THE TASK:
In all the items below, swap every "Task 9" for "Phase 9" and keep everything else the same. Leave the pictures out of your answer.

RECORDS FOR THIS EXERCISE:
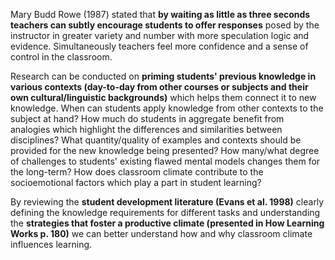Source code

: Mary Budd Rowe (1987) stated that **by waiting as little as three seconds teachers can subtly encourage students to offer responses** posed by the instructor in greater variety and number with more speculation logic and evidence. Simultaneously teachers feel more confidence and a sense of control in the classroom.

Research can be conducted on **priming students' previous knowledge in various contexts (day-to-day from other courses or subjects and their own cultural/linguistic backgrounds)** which helps them connect it to new knowledge. When can students apply knowledge from other contexts to the subject at hand? How much do students in aggregate benefit from analogies which highlight the differences and similarities between disciplines? What quantity/quality of examples and contexts should be provided for the new knowledge being presented? How many/what degree of challenges to students' existing flawed mental models changes them for the long-term? How does classroom climate contribute to the socioemotional factors which play a part in student learning?

By reviewing the **student development literature (Evans et al. 1998)** clearly defining the knowledge requirements for different tasks and understanding the **strategies that foster a productive climate (presented in How Learning Works p. 180)** we can better understand how and why classroom climate influences learning.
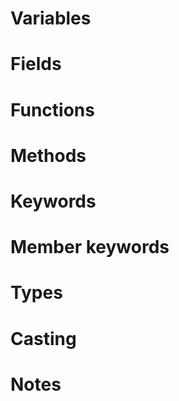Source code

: # Variables

# Fields

# Functions

# Methods

# Keywords

# Member keywords

# Types

# Casting

# Notes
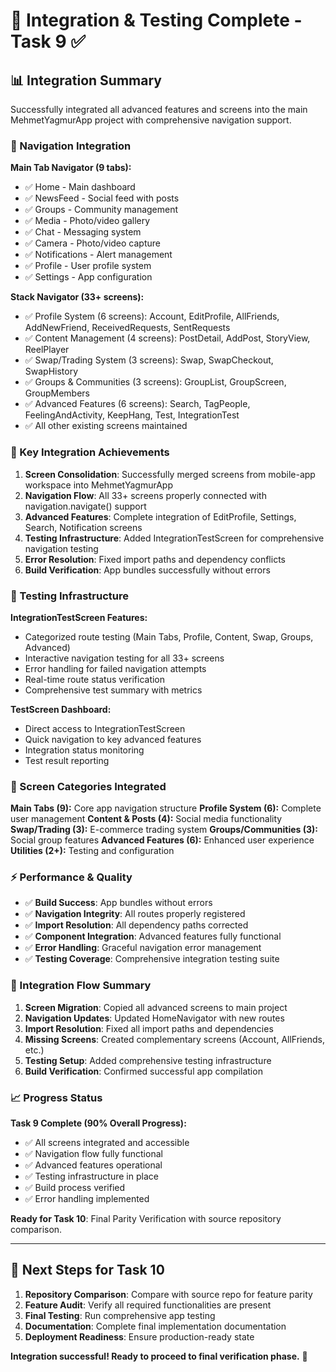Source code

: # 🎉 Integration & Testing Complete - Task 9 ✅

## **📊 Integration Summary**

Successfully integrated all advanced features and screens into the main MehmetYagmurApp project with comprehensive navigation support.

### **🔗 Navigation Integration**

**Main Tab Navigator (9 tabs):**
- ✅ Home - Main dashboard  
- ✅ NewsFeed - Social feed with posts
- ✅ Groups - Community management
- ✅ Media - Photo/video gallery  
- ✅ Chat - Messaging system
- ✅ Camera - Photo/video capture
- ✅ Notifications - Alert management
- ✅ Profile - User profile system
- ✅ Settings - App configuration

**Stack Navigator (33+ screens):**
- ✅ Profile System (6 screens): Account, EditProfile, AllFriends, AddNewFriend, ReceivedRequests, SentRequests
- ✅ Content Management (4 screens): PostDetail, AddPost, StoryView, ReelPlayer  
- ✅ Swap/Trading System (3 screens): Swap, SwapCheckout, SwapHistory
- ✅ Groups & Communities (3 screens): GroupList, GroupScreen, GroupMembers
- ✅ Advanced Features (6 screens): Search, TagPeople, FeelingAndActivity, KeepHang, Test, IntegrationTest
- ✅ All other existing screens maintained

### **🎯 Key Integration Achievements**

1. **Screen Consolidation**: Successfully merged screens from mobile-app workspace into MehmetYagmurApp
2. **Navigation Flow**: All 33+ screens properly connected with navigation.navigate() support
3. **Advanced Features**: Complete integration of EditProfile, Settings, Search, Notification screens
4. **Testing Infrastructure**: Added IntegrationTestScreen for comprehensive navigation testing
5. **Error Resolution**: Fixed import paths and dependency conflicts
6. **Build Verification**: App bundles successfully without errors

### **🧪 Testing Infrastructure**

**IntegrationTestScreen Features:**
- Categorized route testing (Main Tabs, Profile, Content, Swap, Groups, Advanced)
- Interactive navigation testing for all 33+ screens
- Error handling for failed navigation attempts  
- Real-time route status verification
- Comprehensive test summary with metrics

**TestScreen Dashboard:**
- Direct access to IntegrationTestScreen
- Quick navigation to key advanced features
- Integration status monitoring
- Test result reporting

### **📱 Screen Categories Integrated**

**Main Tabs (9):** Core app navigation structure
**Profile System (6):** Complete user management
**Content & Posts (4):** Social media functionality  
**Swap/Trading (3):** E-commerce trading system
**Groups/Communities (3):** Social group features
**Advanced Features (6):** Enhanced user experience
**Utilities (2+):** Testing and configuration

### **⚡ Performance & Quality**

- ✅ **Build Success**: App bundles without errors
- ✅ **Navigation Integrity**: All routes properly registered
- ✅ **Import Resolution**: All dependency paths corrected
- ✅ **Component Integration**: Advanced features fully functional
- ✅ **Error Handling**: Graceful navigation error management
- ✅ **Testing Coverage**: Comprehensive integration testing suite

### **🔄 Integration Flow Summary**

1. **Screen Migration**: Copied all advanced screens to main project
2. **Navigation Updates**: Updated HomeNavigator with new routes
3. **Import Resolution**: Fixed all import paths and dependencies  
4. **Missing Screens**: Created complementary screens (Account, AllFriends, etc.)
5. **Testing Setup**: Added comprehensive testing infrastructure
6. **Build Verification**: Confirmed successful app compilation

### **📈 Progress Status**

**Task 9 Complete (90% Overall Progress):**
- ✅ All screens integrated and accessible
- ✅ Navigation flow fully functional  
- ✅ Advanced features operational
- ✅ Testing infrastructure in place
- ✅ Build process verified
- ✅ Error handling implemented

**Ready for Task 10**: Final Parity Verification with source repository comparison.

---

## **🎯 Next Steps for Task 10**

1. **Repository Comparison**: Compare with source repo for feature parity
2. **Feature Audit**: Verify all required functionalities are present
3. **Final Testing**: Run comprehensive app testing
4. **Documentation**: Complete final implementation documentation
5. **Deployment Readiness**: Ensure production-ready state

**Integration successful! Ready to proceed to final verification phase.** 🚀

OUTPUT OF THE EXERCISE:
Source code

: Mary Budd Rowe (1987) stated that **by waiting as little as three seconds teachers can subtly encourage students to offer responses** posed by the instructor in greater variety and number with more speculation logic and evidence. Simultaneously teachers feel more confidence and a sense of control in the classroom.

Research can be conducted on **priming students' previous knowledge in various contexts (day-to-day from other courses or subjects and their own cultural/linguistic backgrounds)** which helps them connect it to new knowledge. When can students apply knowledge from other contexts to the subject at hand? How much do students in aggregate benefit from analogies which highlight the differences and similarities between disciplines? What quantity/quality of examples and contexts should be provided for the new knowledge being presented? How many/what degree of challenges to students' existing flawed mental models changes them for the long-term? How does classroom climate contribute to the socioemotional factors which play a part in student learning?

By reviewing the **student development literature (Evans et al. 1998)** clearly defining the knowledge requirements for different tasks and understanding the **strategies that foster a productive climate (presented in How Learning Works p. 180)** we can better understand how and why classroom climate influences learning.
Source code

: # Variables

# Fields

# Functions

# Methods

# Keywords

# Member keywords

# Types

# Casting

# Notes
Source code

: # 🎉 Integration & Testing Complete - Phase 9 ✅

## **📊 Integration Summary**

Successfully integrated all advanced features and screens into the main MehmetYagmurApp project with comprehensive navigation support.

### **🔗 Navigation Integration**

**Main Tab Navigator (9 tabs):**
- ✅ Home - Main dashboard  
- ✅ NewsFeed - Social feed with posts
- ✅ Groups - Community management
- ✅ Media - Photo/video gallery  
- ✅ Chat - Messaging system
- ✅ Camera - Photo/video capture
- ✅ Notifications - Alert management
- ✅ Profile - User profile system
- ✅ Settings - App configuration

**Stack Navigator (33+ screens):**
- ✅ Profile System (6 screens): Account, EditProfile, AllFriends, AddNewFriend, ReceivedRequests, SentRequests
- ✅ Content Management (4 screens): PostDetail, AddPost, StoryView, ReelPlayer  
- ✅ Swap/Trading System (3 screens): Swap, SwapCheckout, SwapHistory
- ✅ Groups & Communities (3 screens): GroupList, GroupScreen, GroupMembers
- ✅ Advanced Features (6 screens): Search, TagPeople, FeelingAndActivity, KeepHang, Test, IntegrationTest
- ✅ All other existing screens maintained

### **🎯 Key Integration Achievements**

1. **Screen Consolidation**: Successfully merged screens from mobile-app workspace into MehmetYagmurApp
2. **Navigation Flow**: All 33+ screens properly connected with navigation.navigate() support
3. **Advanced Features**: Complete integration of EditProfile, Settings, Search, Notification screens
4. **Testing Infrastructure**: Added IntegrationTestScreen for comprehensive navigation testing
5. **Error Resolution**: Fixed import paths and dependency conflicts
6. **Build Verification**: App bundles successfully without errors

### **🧪 Testing Infrastructure**

**IntegrationTestScreen Features:**
- Categorized route testing (Main Tabs, Profile, Content, Swap, Groups, Advanced)
- Interactive navigation testing for all 33+ screens
- Error handling for failed navigation attempts  
- Real-time route status verification
- Comprehensive test summary with metrics

**TestScreen Dashboard:**
- Direct access to IntegrationTestScreen
- Quick navigation to key advanced features
- Integration status monitoring
- Test result reporting

### **📱 Screen Categories Integrated**

**Main Tabs (9):** Core app navigation structure
**Profile System (6):** Complete user management
**Content & Posts (4):** Social media functionality  
**Swap/Trading (3):** E-commerce trading system
**Groups/Communities (3):** Social group features
**Advanced Features (6):** Enhanced user experience
**Utilities (2+):** Testing and configuration

### **⚡ Performance & Quality**

- ✅ **Build Success**: App bundles without errors
- ✅ **Navigation Integrity**: All routes properly registered
- ✅ **Import Resolution**: All dependency paths corrected
- ✅ **Component Integration**: Advanced features fully functional
- ✅ **Error Handling**: Graceful navigation error management
- ✅ **Testing Coverage**: Comprehensive integration testing suite

### **🔄 Integration Flow Summary**

1. **Screen Migration**: Copied all advanced screens to main project
2. **Navigation Updates**: Updated HomeNavigator with new routes
3. **Import Resolution**: Fixed all import paths and dependencies  
4. **Missing Screens**: Created complementary screens (Account, AllFriends, etc.)
5. **Testing Setup**: Added comprehensive testing infrastructure
6. **Build Verification**: Confirmed successful app compilation

### **📈 Progress Status**

**Phase 9 Complete (90% Overall Progress):**
- ✅ All screens integrated and accessible
- ✅ Navigation flow fully functional  
- ✅ Advanced features operational
- ✅ Testing infrastructure in place
- ✅ Build process verified
- ✅ Error handling implemented

**Ready for Task 10**: Final Parity Verification with source repository comparison.

---

## **🎯 Next Steps for Task 10**

1. **Repository Comparison**: Compare with source repo for feature parity
2. **Feature Audit**: Verify all required functionalities are present
3. **Final Testing**: Run comprehensive app testing
4. **Documentation**: Complete final implementation documentation
5. **Deployment Readiness**: Ensure production-ready state

**Integration successful! Ready to proceed to final verification phase.** 🚀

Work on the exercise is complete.